* What to produce
Reproduce all of the data below without alteration; exclude every picture.

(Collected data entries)
+---+
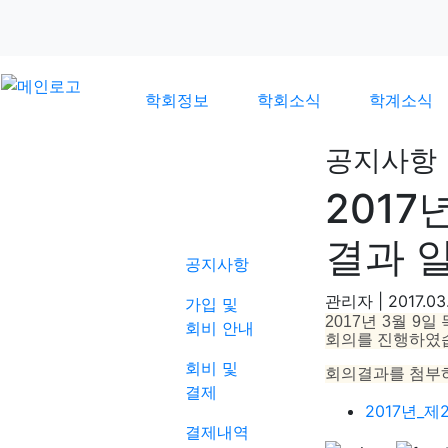
학회정보
학회소식
학계소식
공지사항
2017
학회소식
결과 
공지사항
관리자
|
2017.03
가입 및
2017년 3월 9
회비 안내
회의를 진행하였
회비 및
회의결과를 첨부
결제
2017년_제
결제내역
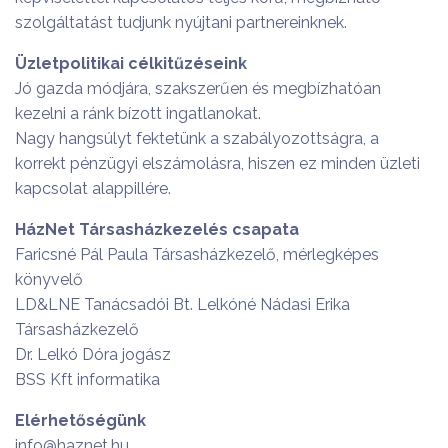
szolgáltatást tudjunk nyújtani partnereinknek.
Üzletpolitikai célkitűzéseink
Jó gazda módjára, szakszerűen és megbízhatóan
kezelni a ránk bízott ingatlanokat.
Nagy hangsúlyt fektetünk a szabályozottságra, a
korrekt pénzügyi elszámolásra, hiszen ez minden üzleti
kapcsolat alappillére.
HázNet Társasházkezelés csapata
Faricsné Pál Paula Társasházkezelő, mérlegképes
könyvelő
LD&LNE Tanácsadói Bt. Lelkóné Nádasi Erika
Társasházkezelő
Dr. Lelkó Dóra jogász
BSS Kft informatika
Elérhetőségünk
info@haznet.hu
+---+
* Task output
학회정보
학회소식
학계소식
공지사항
2017
학회소식
결과 
공지사항
관리자
|
2017.03
가입 및
2017년 3월 9
회비 안내
회의를 진행하였
회비 및
회의결과를 첨부
결제
2017년_제
결제내역
szolgáltatást tudjunk nyújtani partnereinknek.
Üzletpolitikai célkitűzéseink
Jó gazda módjára, szakszerűen és megbízhatóan
kezelni a ránk bízott ingatlanokat.
Nagy hangsúlyt fektetünk a szabályozottságra, a
korrekt pénzügyi elszámolásra, hiszen ez minden üzleti
kapcsolat alappillére.
HázNet Társasházkezelés csapata
Faricsné Pál Paula Társasházkezelő, mérlegképes
könyvelő
LD&LNE Tanácsadói Bt. Lelkóné Nádasi Erika
Társasházkezelő
Dr. Lelkó Dóra jogász
BSS Kft informatika
Elérhetőségünk
info@haznet.hu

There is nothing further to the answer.